Le président de l’Union nationale des commerçants et industriels du Sénégal (Unacois Jappo), Idy Thiam, a indiqué que le chef de l’Etat leur a tendu une main qu’ils ont acceptée. ‘’Il a toujours réglé les problèmes que nous lui soumettons. Il y a beaucoup de grandes surfaces au Sénégal et nous n’avons chassé personne. Mais ce qu’Auchan a fait est trop. Si nous laissons notre destinée entre ses mains, il nous conduira aux bords du gouffre. Trop c’est trop’’ ! s’est-il insurgé. Selon le patron des commerçants sénégalais, ce qu’Auchan fait, c’est du ‘’dumping’’. ‘’Ils achètent à 400 F pour vendre à 300 F CFA. Et c’est de la responsabilité de voir pourquoi ils vendent à perte. Ce que nous vous soumettons, c’est quelque chose qui nous tient à cœur et le président de la République va le régler. Auchan est pire que le Sida. Et biLaahi, il nous fait peur. Si les choses continuent ainsi, nous deviendrons tous des vauriens’’, s’écrit-il. Répondant à Alioune Sarr, Idy Thiam déclare que ce qu’ils attendaient de lui à la sortie de cette réunion, c’était qu’il leur dise : ‘’Il n’y a pas de souci par rapport à votre requête, Auchan a investi 30 milliards de F CFA, remboursez-le et reprenez son activité’’. Mais il sera coupé net par le ministre. ‘’Monsieur le président, vous aussi ! Vous êtes un homme d’affaires qui voyage, vous connaissez comment ça se passe’’ ! a rétorqué Alioune Sarr.

Robin Gauter, Auchan : ‘’Nous avons souhaité nous rapprocher de nos clients’’

Au même titre que les commerçants, le ministre du Commerce a également reçu hier les grands distributeurs tels que Casino et Exclusive et surtout Auchan, le principal concerné. Ignorant la polémique, le représentant cette société française Robin Gauter a soutenu que pour ce qui est de la promotion des produits locaux, ils sont en train de travailler avec le ministre du Commerce pour trouver une définition de ce qui est un produit sénégalais.
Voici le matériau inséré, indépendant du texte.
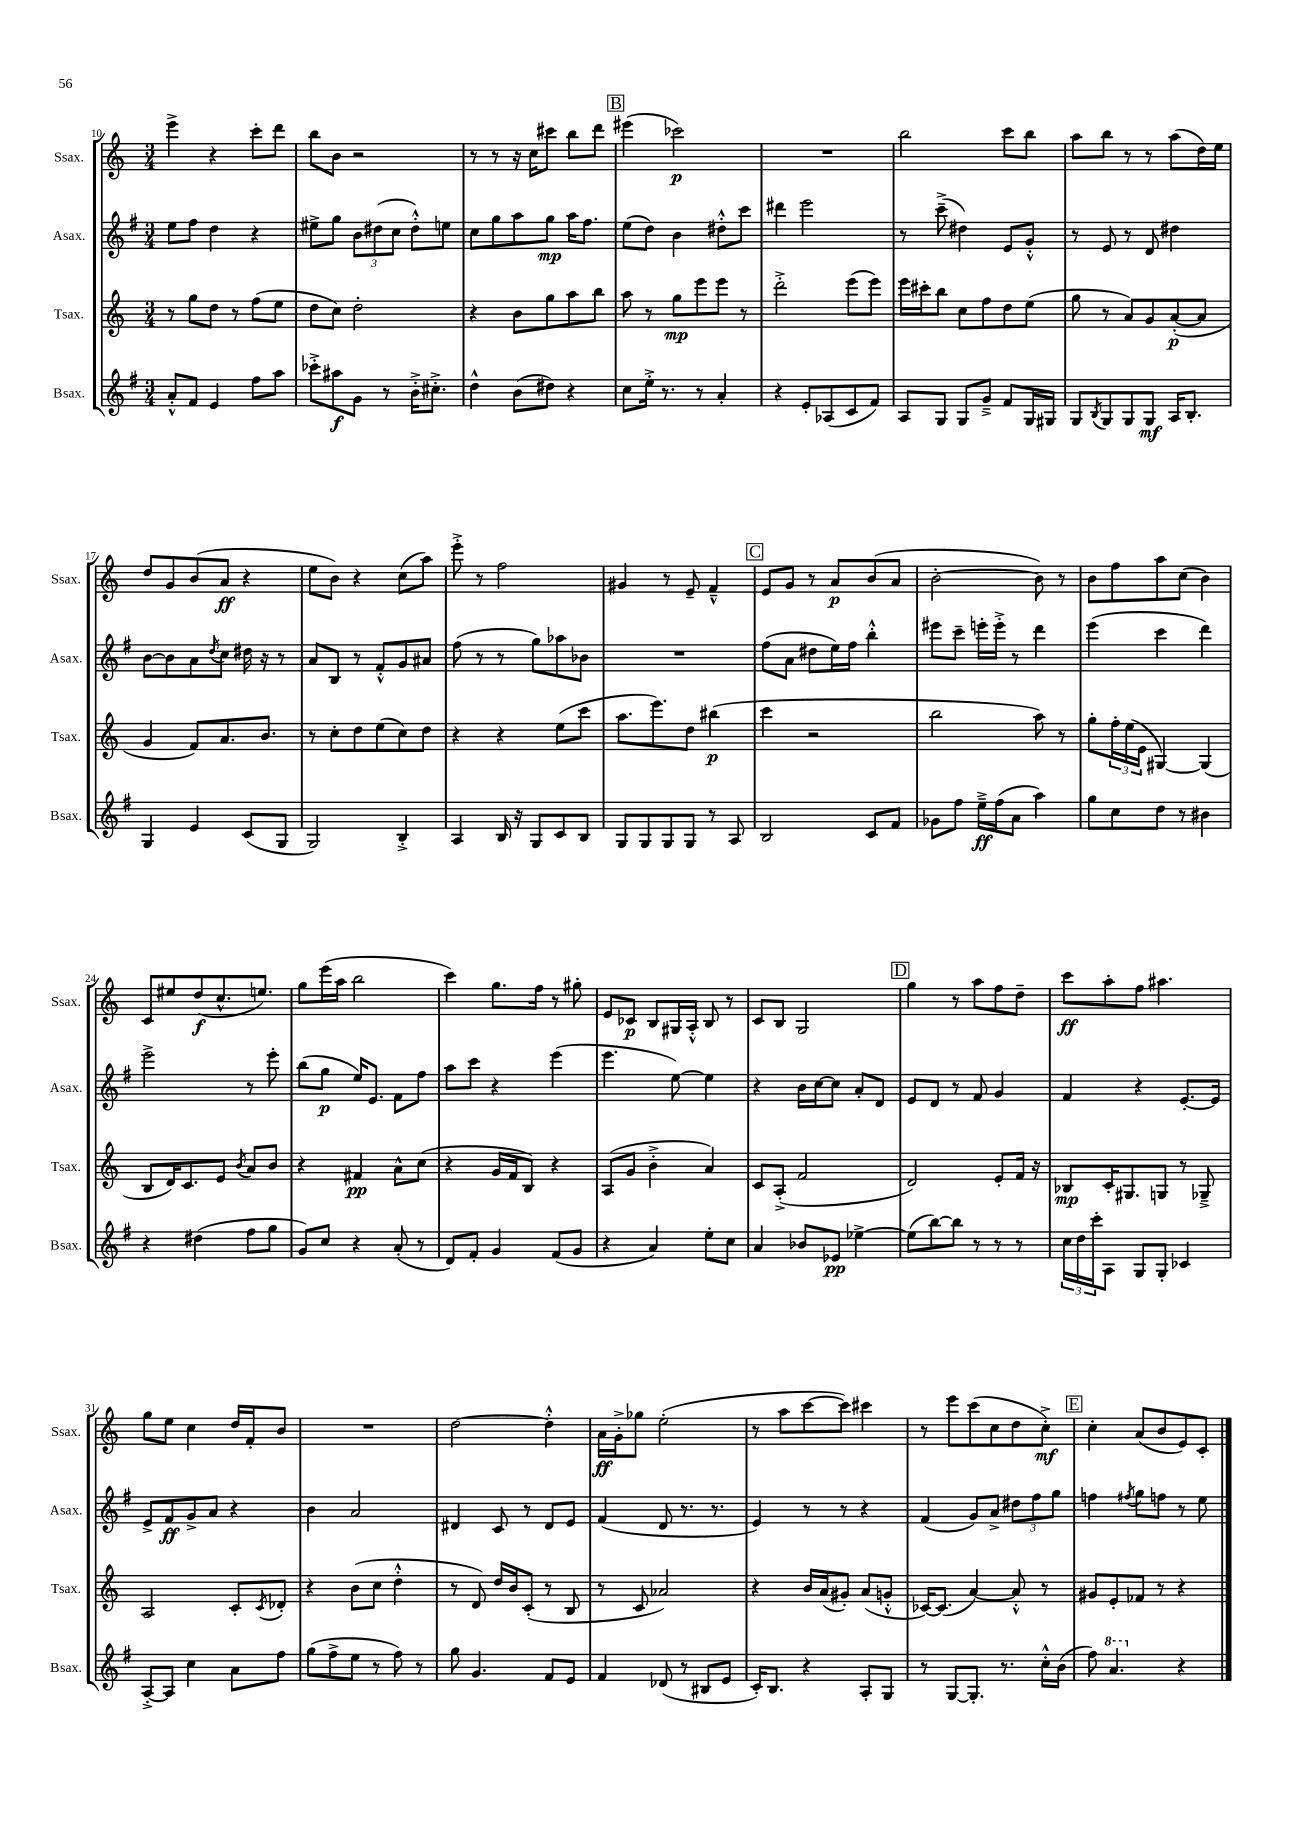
<<
\new StaffGroup <<
\new Staff = "s0" \with { instrumentName = "Ssax." shortInstrumentName = "Ssax." } {
    \clef treble \key c \major \numericTimeSignature \time 3/4
    e'''4-> r4 c'''8-. d'''8 |
    b''8 b'8 r2 |
    r8 r8 r16 c''16 cis'''8 b''8 d'''8 |
    \mark \markup { \box "B" } eis'''4( ces'''2\p) |
    R2. |
    b''2 c'''8 b''8 |
    a''8 b''8 r8 r8 a''8( d''16) e''16 |
    d''8 g'8 b'8( a'8\ff r4 |
    e''8 b'8) r4 c''8( a''8) |
    e'''8-.-> r8 f''2 |
    gis'4 r8 e'8-- f'4---^ |
    \mark \markup { \box "C" } e'8 g'8 r8 a'8\p b'8( a'8 |
    b'2~-. b'8) r8 |
    b'8 f''8 a''8 c''8( b'4) |
    c'8 eis''8 d''8\f( c''8.-^ e''8.) |
    g''8 e'''16( a''16 b''2 |
    c'''4) g''8. f''16 r8 gis''8-. |
    e'8 ces'8\p b8 gis16 a16-.-^ b8 r8 |
    c'8 b8 g2 |
    \mark \markup { \box "D" } g''4 r8 a''8 f''8 d''8-- |
    c'''8\ff a''8-. f''8 ais''4. |
    g''8 e''8 c''4 d''16 f'16-. b'8 |
    R2. |
    d''2~ d''4-.-^ |
    a'16\ff g'16-.-> ges''8 e''2-.( |
    r8 a''8 c'''8~ c'''8) cis'''4 |
    r8 e'''8 c'''8( c''8 d''8 c''8-.->\mf) |
    \mark \markup { \box "E" } c''4-. a'8( b'8 e'8) c'8-. \bar "|." |
}
\new Staff = "s1" \with { instrumentName = "Asax." shortInstrumentName = "Asax." } {
    \clef treble \key g \major \numericTimeSignature \time 3/4
    e''8 fis''8 d''4 r4 |
    eis''8-> g''8 \tuplet 3/2 { b'8 dis''8( c''8 } dis''8-.-^) e''8 |
    c''8 g''8 a''8 g''8\mp a''16 fis''8. |
    \mark \markup { \box "B" } e''8( d''8) b'4 dis''8-.-^ c'''8 |
    dis'''4 e'''2 |
    r8 c'''8--->( dis''4) e'8 g'8-.-^ |
    r8 e'8 r8 d'8 dis''4 |
    b'8~ b'8 a'8 \acciaccatura { d''8 } c''8 dis''16 r16 r8 |
    a'8 b8 r8 fis'8-.-^ g'8 ais'8 |
    fis''8( r8 r8 g''8) aes''8 bes'8 |
    R2. |
    \mark \markup { \box "C" } fis''8( a'8 dis''8 e''16) fis''16 b''4-.-^ |
    eis'''8 c'''8-- e'''16-. e'''16-.-> r8 d'''4 |
    e'''4( c'''4 d'''4) |
    e'''2-> r8 e'''8-. |
    b''8( g''8\p e''16) e'8. fis'8 fis''8 |
    a''8 c'''8 r4 e'''4( |
    e'''4. e''8~) e''4 |
    r4 b'16 c''16~ c''8 a'8-. d'8 |
    \mark \markup { \box "D" } e'8 d'8 r8 fis'8 g'4 |
    fis'4 r4 e'8.~-. e'16 |
    e'8-> fis'8\ff g'8-> a'8 r4 |
    b'4 a'2 |
    dis'4 c'8 r8 dis'8 e'8 |
    fis'4( d'8 r8. r8. |
    e'4) r8 r8 r4 |
    fis'4( g'8) a'8-> \tuplet 3/2 { dis''8 fis''8 g''8 } |
    \mark \markup { \box "E" } f''4 \acciaccatura { fis''8 } g''8 f''8 r8 e''8 \bar "|." |
}
\new Staff = "s2" \with { instrumentName = "Tsax." shortInstrumentName = "Tsax." } {
    \clef treble \key c \major \numericTimeSignature \time 3/4
    r8 g''8 d''8 r8 f''8( e''8 |
    d''8 c''8) d''2-. |
    r4 b'8 g''8 a''8 b''8 |
    \mark \markup { \box "B" } a''8 r8 g''8\mp e'''8 e'''8 r8 |
    d'''2-.-> e'''8( e'''8) |
    e'''16 cis'''16-. b''8 c''8 f''8 d''8 e''8( |
    g''8 r8 a'8) g'8 a'8~-.\p( a'8 |
    g'4 f'8) a'8. b'8. |
    r8 c''8-. d''8 e''8( c''8) d''8 |
    r4 r4 e''8( c'''8 |
    a''8. e'''8.) d''8 bis''4\p( |
    \mark \markup { \box "C" } c'''4 r2 |
    b''2 a''8) r8 |
    g''8-. \tuplet 3/2 { f''16-. e''16( e'16 } gis4~) gis4( |
    b8 d'16) c'8. e'8 \acciaccatura { b'8 } a'8 b'8 |
    r4 fis'4\pp a'8-^ c''8( |
    r4 g'16 f'16 b8) r4 |
    a8( g'8 b'4-.-> a'4) |
    c'8 a8-.->( f'2 |
    \mark \markup { \box "D" } d'2) e'8-. f'16 r16 |
    bes8\mp c'16-. gis8. g8 r8 ges8---> |
    a2 c'8-. \acciaccatura { c'8 } des'8-. |
    r4 b'8( c''8 d''4-.-^ |
    r8 d'8) d''16 b'16 c'8-.( r8 b8 |
    r8 c'8 aes'2) |
    r4 b'16 a'16( gis'8-.) a'8( g'8-.-^ |
    ces'16~) ces'8.( a'4~) a'8-.-^ r8 |
    \mark \markup { \box "E" } gis'8 e'8-. fes'8 r8 r4 \bar "|." |
}
\new Staff = "s3" \with { instrumentName = "Bsax." shortInstrumentName = "Bsax." } {
    \clef treble \key g \major \numericTimeSignature \time 3/4
    a'8-.-^ fis'8 e'4 fis''8 a''8 |
    ces'''8-.-> ais''8\f g'8 r8 b'16-.-> cis''8.-.-> |
    d''4-^ b'8( dis''8) r4 |
    \mark \markup { \box "B" } c''8 e''16-.-> r8. r8 a'4-. |
    r4 e'8-. aes8( c'8 fis'8) |
    a8 g8 g8 g'8---> fis'8 g16 gis16 |
    g8 \acciaccatura { b8 } g8 g8 g8\mf a16 b8.-. |
    g4 e'4 c'8( g8 |
    g2) b4-.-> |
    a4 b16 r16 g8 c'8 b8 |
    g8 g8 g8 g8 r8 a8 |
    \mark \markup { \box "C" } b2 c'8 fis'8 |
    ges'8 fis''8 e''16--->\ff fis''16( a'8 a''4) |
    g''8 c''8 d''8 r8 bis'4 |
    r4 dis''4( fis''8 g''8 |
    g'8) c''8 r4 a'8-.( r8 |
    d'8) fis'8-. g'4 fis'8( g'8 |
    r4 a'4) e''8-. c''8 |
    a'4 bes'8 ees'8\pp ees''4~-> |
    \mark \markup { \box "D" } ees''8( b''8~) b''8 r8 r8 r8 |
    \tuplet 3/2 { c''16 d''16 c'''16-. } a8 g8 g8-. ces'4 |
    a8~-.-> a8 c''4 a'8 fis''8 |
    g''8( fis''8-> e''8 r8 fis''8) r8 |
    g''8 g'4. fis'8 e'8 |
    fis'4 des'8( r8 bis8 e'8 |
    c'16-.) b8. r4 a8-. g8 |
    r8 g8~ g8.-. r8. c''16-.-^ b'16( |
    \mark \markup { \box "E" } fis''8) \ottava #1 a''4. \ottava #0 r4 \bar "|." |
}
>>
>>
\layout { \context { \Score currentBarNumber = #10 } }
‘’Nous sommes au Sénégal et nous souhaitons nous inscrire dans ce made in Sénégal pour la promotion des produits locaux et nous inscrire dans la durée en tant qu’employeur. Nous allons continuer à nous lancer dans le développement gagnant-gagnant avec toutes les parties prenantes du marché. Nous serons également du côté du législateur, pour accompagner dans les deux sens le développement du commerce au Sénégal’’, a-t-il déclaré. Sur la vente de détails, M. Gauter a dit qu’ils ont étudié le marché sénégalais en arrivant ici. ‘’Nous avons souhaité nous rapprocher de nos clients. Les clients sénégalais n’ont pas toujours un gros budget et notamment en milieu du mois et souhaitent parfois acheter en quantités. Et nous avons souhaité, en tant qu’acteurs de la grande distribution, répondre à leurs besoins’’, a-t-il fait savoir.